Strangely well, physically anyway. There hasn't been any rain for a few days, so that's good for me. The chocolate seems to help bring down the pain in my feet. Go figure. So, no flare-ups. Not major anyway.
My mood isn't great, but it's better since I'm not managing extreme pain.
It's nice to see you here today, reaching out. It's sad knowing how hard things have been for you. Getting things done is so life-affirming, isn't it?
Hi Starlight, I hope you are feeling a bit better today? I just wanted to say what you wrote here is very poetic. Those first 5 sentences took me right to that place when I am struggling at my worst. Maybe you already do write but if not you DEFINITELY should start 👏
Today was an exceptionally hard day. But I have Borderline Personality Disorder so that means tomorrow might be a great day. I'm just waiting for this to pass.
I hear you ; same here. Ya never know what you’ll feel like. Great new comes and we can still feel depressed depressing mood can come and we can still feel alright peaceful find happiness it’s not easy the emotional roller coaster. I can jump up and down so many times a day as I’m sure you are familiar with.
Yes, it's hour to hour sometimes. I was screaming in anger then laughing hysterically then sobbing then sleeping. All within an afternoon. I'm sorry you also know this pain. It is not one that I wish anyone else had to bear.
But on a positive note I am making a strict schedule for myself tomorrow so I cannot get off track and lose control again. Here's me hoping! lol.
Hello Starlight!I haven’t been on in ages, but when I saw it was you asking for support I just had to reply. You have always been a light and encourager in this forum of the “the motley crew” for lack of a better title (if we can’t make fun of ourselves?..)
I know personally that God saw to it that I would have bi-polar and He will give me the strength and courage to handle whatever comes my way.
Me? NO WAY! But with Christ all things are possible. Don’t let your little light go out.

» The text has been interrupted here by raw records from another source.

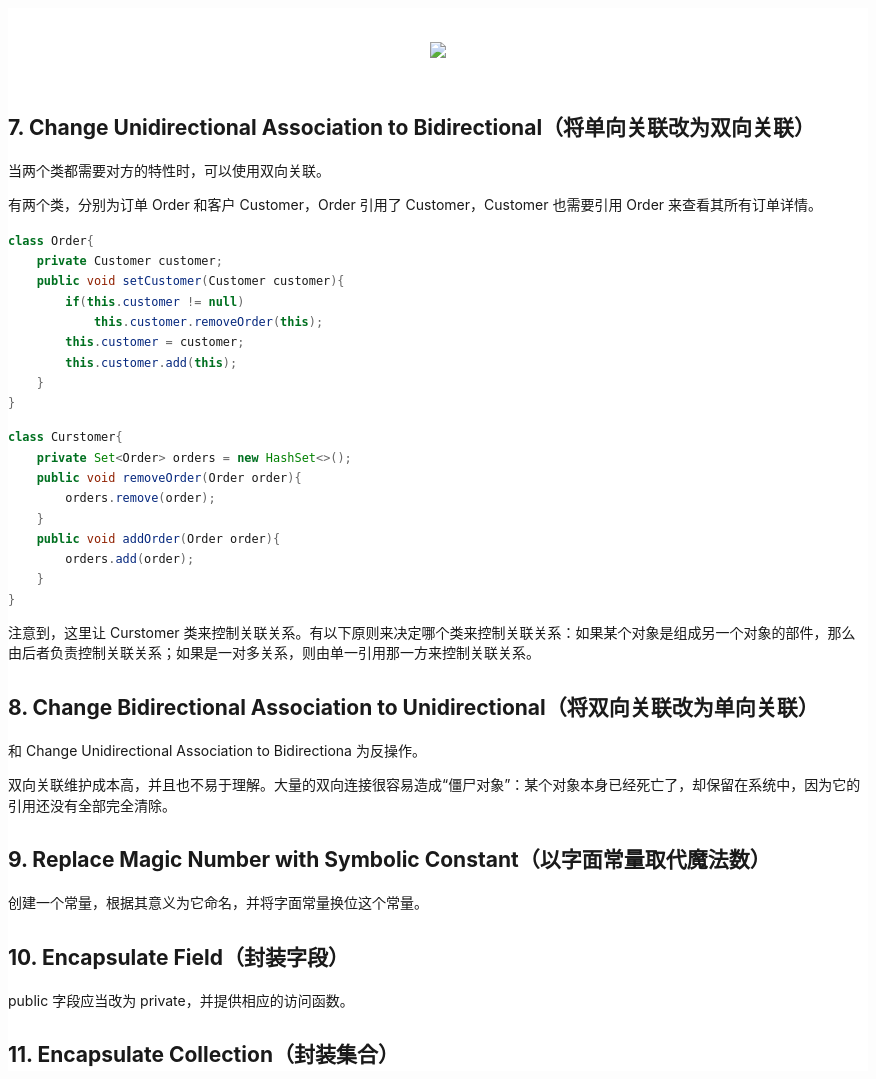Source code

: <br><div align="center"> <img src="https://github.com/CyC2018/InterviewNotes/blob/master/pics//e024bd7e-fb4e-4239-9451-9a6227f50b00.jpg"/> </div><br>

## 7. Change Unidirectional Association to Bidirectional（将单向关联改为双向关联）

当两个类都需要对方的特性时，可以使用双向关联。

有两个类，分别为订单 Order 和客户 Customer，Order 引用了 Customer，Customer 也需要引用 Order 来查看其所有订单详情。

```java
class Order{
    private Customer customer;
    public void setCustomer(Customer customer){
        if(this.customer != null)
            this.customer.removeOrder(this);
        this.customer = customer;
        this.customer.add(this);
    }
}
```
```java
class Curstomer{
    private Set<Order> orders = new HashSet<>();
    public void removeOrder(Order order){
        orders.remove(order);
    }
    public void addOrder(Order order){
        orders.add(order);
    }
}
```

注意到，这里让 Curstomer 类来控制关联关系。有以下原则来决定哪个类来控制关联关系：如果某个对象是组成另一个对象的部件，那么由后者负责控制关联关系；如果是一对多关系，则由单一引用那一方来控制关联关系。

## 8. Change Bidirectional Association to Unidirectional（将双向关联改为单向关联）

和 Change Unidirectional Association to Bidirectiona 为反操作。

双向关联维护成本高，并且也不易于理解。大量的双向连接很容易造成“僵尸对象”：某个对象本身已经死亡了，却保留在系统中，因为它的引用还没有全部完全清除。

## 9. Replace Magic Number with Symbolic Constant（以字面常量取代魔法数）

创建一个常量，根据其意义为它命名，并将字面常量换位这个常量。

## 10. Encapsulate Field（封装字段）

public 字段应当改为 private，并提供相应的访问函数。

## 11. Encapsulate Collection（封装集合）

I wonder and I question sometimes God and reasons for why some are given this or that or have taken away this or that. I may never know. What I do know is I’m working on peace. I pray for guidance and and practice finding peace. I just turned 45 and the most important thing to me is being peaceful. And it’s hard for me. Always has been. When I even think about meditating these days I get anxious thinking of sitting there trying to be. So usually I just try to do deep breathing and practice mindfulness being aware. I’m hanging in there just trying to be the best I can for my kids. Thanks so much!
If it’s any consolation, I’m 58 now, a bit if a more seasoned warrior, at the point now that I see my “ illness” as a blessing. I pray for your peace. I recommend you look for it in the psalms ( a wonderful place to meditate). I am on my 13 th reading of the Bible because God’s Word feeds me that peace which the world cannot give.